The Feast of the Transfiguration (Spasa)

August 6

By the hand of Father Luke Dingman,

The Transfiguration is one of the miracles of Jesus in the Gospels. This miracle is unique in that the miracle happens to Jesus Himself. In the Gospel accounts Jesus along with Peter, John and James go to Mount Tabor. Forty days before He was delivered to an ignominious death for our sins, our Lord revealed to three of His disciples the glory of His Divinity. On the mountain Jesus begins to shine with bright rays of light, and the prophets Elijah and Moses appear and speak to Him. Jesus is then called “Son” by a voice in the sky.

The Transfiguration is seen as a theophany, a manifestation of the Holy Trinity: of the Son in the person of Jesus; the Spirit in the bright, overshadowing cloud; and the Father in the voice from the cloud. There is a link between the Feasts of Christ’s Baptism and his Transfiguration, for both involve the activity and manifestation of the Trinity.

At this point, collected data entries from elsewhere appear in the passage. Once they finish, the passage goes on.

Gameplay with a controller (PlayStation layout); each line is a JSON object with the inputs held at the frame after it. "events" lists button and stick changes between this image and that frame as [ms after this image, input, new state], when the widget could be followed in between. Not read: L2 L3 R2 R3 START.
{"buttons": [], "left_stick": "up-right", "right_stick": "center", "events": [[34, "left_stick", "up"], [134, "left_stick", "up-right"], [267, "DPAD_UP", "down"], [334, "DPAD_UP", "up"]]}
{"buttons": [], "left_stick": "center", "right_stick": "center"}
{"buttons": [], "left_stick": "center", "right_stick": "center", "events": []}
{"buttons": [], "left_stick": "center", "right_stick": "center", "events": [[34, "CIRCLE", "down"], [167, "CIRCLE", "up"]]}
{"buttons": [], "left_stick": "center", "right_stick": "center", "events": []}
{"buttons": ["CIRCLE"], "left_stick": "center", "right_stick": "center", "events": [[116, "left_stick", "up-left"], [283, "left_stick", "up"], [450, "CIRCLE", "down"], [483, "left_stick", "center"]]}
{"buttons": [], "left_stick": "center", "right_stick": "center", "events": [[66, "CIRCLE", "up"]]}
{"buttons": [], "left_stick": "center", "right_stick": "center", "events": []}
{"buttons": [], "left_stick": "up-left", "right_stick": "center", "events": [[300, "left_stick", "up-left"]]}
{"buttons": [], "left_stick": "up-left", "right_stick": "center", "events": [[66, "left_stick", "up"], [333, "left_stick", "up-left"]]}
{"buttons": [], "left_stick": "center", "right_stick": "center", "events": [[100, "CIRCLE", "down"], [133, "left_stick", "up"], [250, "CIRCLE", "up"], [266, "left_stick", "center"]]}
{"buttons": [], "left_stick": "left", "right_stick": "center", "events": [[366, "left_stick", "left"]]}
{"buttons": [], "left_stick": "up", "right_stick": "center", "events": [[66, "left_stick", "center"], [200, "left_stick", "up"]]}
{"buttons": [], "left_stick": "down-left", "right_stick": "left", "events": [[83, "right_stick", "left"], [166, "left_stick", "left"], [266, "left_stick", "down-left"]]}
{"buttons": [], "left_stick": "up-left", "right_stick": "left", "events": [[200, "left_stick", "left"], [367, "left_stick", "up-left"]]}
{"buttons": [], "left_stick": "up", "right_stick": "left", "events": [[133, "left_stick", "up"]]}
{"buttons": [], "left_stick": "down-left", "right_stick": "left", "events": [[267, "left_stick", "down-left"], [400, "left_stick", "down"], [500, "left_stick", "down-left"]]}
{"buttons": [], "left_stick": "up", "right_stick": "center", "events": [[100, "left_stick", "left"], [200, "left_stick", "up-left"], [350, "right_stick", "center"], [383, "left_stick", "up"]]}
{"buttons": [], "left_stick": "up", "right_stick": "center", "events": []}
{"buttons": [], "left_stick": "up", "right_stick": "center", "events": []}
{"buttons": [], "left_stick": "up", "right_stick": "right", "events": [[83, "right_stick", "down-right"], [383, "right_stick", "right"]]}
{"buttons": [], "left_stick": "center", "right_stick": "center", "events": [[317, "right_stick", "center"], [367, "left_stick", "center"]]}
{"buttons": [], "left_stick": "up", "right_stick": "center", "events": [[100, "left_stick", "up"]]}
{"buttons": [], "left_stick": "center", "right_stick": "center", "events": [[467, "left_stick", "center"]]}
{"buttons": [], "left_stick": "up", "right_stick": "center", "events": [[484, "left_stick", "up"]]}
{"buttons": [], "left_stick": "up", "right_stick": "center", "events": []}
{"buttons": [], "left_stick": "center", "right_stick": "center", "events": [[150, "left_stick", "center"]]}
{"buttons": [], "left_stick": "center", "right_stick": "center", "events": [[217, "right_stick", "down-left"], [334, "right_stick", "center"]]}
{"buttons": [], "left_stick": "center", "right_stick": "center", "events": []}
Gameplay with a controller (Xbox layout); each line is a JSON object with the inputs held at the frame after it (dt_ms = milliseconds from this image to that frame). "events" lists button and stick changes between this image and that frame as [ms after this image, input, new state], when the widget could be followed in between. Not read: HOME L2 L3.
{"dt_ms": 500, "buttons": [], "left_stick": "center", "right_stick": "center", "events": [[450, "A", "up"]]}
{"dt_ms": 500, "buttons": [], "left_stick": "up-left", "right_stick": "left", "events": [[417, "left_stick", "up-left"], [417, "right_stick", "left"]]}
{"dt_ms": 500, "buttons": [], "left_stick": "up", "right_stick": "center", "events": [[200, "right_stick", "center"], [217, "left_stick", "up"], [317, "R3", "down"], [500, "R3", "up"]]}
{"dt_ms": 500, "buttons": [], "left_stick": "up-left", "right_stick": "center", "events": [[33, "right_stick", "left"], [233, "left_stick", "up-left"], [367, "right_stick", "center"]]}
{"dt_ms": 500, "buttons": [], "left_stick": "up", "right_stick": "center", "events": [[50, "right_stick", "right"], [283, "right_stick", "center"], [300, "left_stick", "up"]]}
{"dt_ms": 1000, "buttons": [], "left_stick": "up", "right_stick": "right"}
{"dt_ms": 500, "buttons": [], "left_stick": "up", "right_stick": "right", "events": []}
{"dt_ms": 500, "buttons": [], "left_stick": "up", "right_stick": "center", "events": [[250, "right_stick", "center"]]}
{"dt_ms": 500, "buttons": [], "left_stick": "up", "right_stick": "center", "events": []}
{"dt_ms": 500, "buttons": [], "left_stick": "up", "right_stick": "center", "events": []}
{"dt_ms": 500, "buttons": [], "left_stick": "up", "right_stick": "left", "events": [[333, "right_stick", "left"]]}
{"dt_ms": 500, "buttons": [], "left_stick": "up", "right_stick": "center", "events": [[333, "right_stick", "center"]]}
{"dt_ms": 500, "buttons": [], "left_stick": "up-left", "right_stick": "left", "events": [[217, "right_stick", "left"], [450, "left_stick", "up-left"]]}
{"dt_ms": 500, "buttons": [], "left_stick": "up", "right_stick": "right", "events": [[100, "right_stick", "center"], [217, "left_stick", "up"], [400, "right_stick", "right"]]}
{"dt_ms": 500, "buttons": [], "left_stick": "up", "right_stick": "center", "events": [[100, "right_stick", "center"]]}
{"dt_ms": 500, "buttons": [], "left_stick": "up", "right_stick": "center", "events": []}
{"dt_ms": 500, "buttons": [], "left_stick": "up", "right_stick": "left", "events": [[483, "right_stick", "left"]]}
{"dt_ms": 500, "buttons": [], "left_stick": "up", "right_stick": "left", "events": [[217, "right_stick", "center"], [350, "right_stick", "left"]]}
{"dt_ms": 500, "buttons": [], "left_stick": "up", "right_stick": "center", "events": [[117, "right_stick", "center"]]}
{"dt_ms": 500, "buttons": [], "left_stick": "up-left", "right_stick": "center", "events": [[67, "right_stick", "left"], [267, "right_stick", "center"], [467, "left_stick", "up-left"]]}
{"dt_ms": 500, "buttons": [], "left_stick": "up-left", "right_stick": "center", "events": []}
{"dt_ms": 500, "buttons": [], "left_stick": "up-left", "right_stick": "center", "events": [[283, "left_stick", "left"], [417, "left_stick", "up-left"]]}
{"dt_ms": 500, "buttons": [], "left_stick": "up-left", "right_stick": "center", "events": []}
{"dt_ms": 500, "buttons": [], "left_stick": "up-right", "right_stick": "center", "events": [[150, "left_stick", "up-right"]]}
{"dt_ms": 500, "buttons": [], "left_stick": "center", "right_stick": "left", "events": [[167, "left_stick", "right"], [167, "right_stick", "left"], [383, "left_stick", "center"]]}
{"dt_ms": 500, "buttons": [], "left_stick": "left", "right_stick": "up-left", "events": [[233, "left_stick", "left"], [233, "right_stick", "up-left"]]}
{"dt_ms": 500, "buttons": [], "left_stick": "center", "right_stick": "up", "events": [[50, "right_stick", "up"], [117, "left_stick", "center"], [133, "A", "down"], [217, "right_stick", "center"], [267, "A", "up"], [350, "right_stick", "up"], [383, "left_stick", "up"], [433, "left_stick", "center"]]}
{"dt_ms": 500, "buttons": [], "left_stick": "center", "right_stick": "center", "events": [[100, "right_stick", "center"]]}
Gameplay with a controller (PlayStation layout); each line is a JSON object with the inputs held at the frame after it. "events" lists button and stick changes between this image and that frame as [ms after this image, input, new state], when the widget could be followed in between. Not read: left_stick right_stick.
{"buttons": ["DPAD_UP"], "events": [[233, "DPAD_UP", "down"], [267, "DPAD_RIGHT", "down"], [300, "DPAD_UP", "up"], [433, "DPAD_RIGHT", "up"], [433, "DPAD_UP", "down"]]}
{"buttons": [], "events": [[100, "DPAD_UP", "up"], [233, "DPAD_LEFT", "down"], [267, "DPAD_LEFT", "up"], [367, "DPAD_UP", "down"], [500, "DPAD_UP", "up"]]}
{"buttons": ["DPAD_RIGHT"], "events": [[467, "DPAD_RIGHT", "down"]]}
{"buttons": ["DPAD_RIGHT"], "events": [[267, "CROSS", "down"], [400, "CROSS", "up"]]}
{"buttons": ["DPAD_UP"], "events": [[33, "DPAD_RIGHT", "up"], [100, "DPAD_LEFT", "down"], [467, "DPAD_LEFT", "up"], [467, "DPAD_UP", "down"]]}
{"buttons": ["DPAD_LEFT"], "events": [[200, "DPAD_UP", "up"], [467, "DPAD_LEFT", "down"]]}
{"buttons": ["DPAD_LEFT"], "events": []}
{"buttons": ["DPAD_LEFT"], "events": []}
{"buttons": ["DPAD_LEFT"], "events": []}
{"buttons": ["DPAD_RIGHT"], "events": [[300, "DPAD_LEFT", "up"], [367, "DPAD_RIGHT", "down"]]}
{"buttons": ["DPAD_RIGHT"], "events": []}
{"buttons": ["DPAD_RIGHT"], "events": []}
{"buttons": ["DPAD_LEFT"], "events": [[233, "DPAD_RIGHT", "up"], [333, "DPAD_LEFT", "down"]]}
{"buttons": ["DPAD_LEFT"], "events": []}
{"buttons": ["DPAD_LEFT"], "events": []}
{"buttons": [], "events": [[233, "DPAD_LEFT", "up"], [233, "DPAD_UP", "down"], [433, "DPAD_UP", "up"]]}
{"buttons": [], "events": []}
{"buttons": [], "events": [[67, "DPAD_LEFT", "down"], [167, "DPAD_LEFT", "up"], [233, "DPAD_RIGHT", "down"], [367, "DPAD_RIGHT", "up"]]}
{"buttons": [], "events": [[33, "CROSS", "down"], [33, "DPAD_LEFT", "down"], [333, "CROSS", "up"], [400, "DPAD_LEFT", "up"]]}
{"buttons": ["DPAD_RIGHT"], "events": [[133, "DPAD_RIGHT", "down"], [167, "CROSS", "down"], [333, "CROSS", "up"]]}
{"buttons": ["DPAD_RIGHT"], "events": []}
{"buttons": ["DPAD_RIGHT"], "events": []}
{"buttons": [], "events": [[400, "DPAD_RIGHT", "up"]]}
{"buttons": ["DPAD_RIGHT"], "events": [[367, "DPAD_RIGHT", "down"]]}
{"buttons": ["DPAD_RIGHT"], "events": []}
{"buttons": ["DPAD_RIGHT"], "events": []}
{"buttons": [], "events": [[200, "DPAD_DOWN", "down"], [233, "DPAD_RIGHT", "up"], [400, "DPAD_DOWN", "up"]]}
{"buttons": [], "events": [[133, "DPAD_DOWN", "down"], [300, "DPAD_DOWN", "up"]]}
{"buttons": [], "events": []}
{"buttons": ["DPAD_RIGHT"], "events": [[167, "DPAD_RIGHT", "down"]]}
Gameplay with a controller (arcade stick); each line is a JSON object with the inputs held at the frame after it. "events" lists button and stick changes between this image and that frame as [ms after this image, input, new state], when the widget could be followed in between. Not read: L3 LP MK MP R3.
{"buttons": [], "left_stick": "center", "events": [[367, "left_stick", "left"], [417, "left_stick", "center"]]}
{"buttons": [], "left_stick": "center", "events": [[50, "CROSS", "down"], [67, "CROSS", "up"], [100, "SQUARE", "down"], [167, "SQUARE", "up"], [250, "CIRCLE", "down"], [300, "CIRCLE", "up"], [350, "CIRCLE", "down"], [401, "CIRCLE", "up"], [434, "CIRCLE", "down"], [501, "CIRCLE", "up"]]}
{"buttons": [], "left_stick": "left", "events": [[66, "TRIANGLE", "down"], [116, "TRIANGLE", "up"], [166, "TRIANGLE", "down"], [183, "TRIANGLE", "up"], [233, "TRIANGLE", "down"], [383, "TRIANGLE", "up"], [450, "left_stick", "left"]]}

In Christian teachings, the Transfiguration is a pivotal moment, and the setting on the mountain is presented as the point where human nature meets God: the meeting place for the temporal and the eternal, with Jesus himself as the connecting point, acting as the bridge between heaven and earth.

For the apostles the transfiguration formed part of their training. It should have disposed them to believe in the divinity of Christ, even during His passion and death. In particular, the three favored apostles should have become sufficiently mature to remain faithful during their Master’s deepest humiliation on Olivet and Calvary.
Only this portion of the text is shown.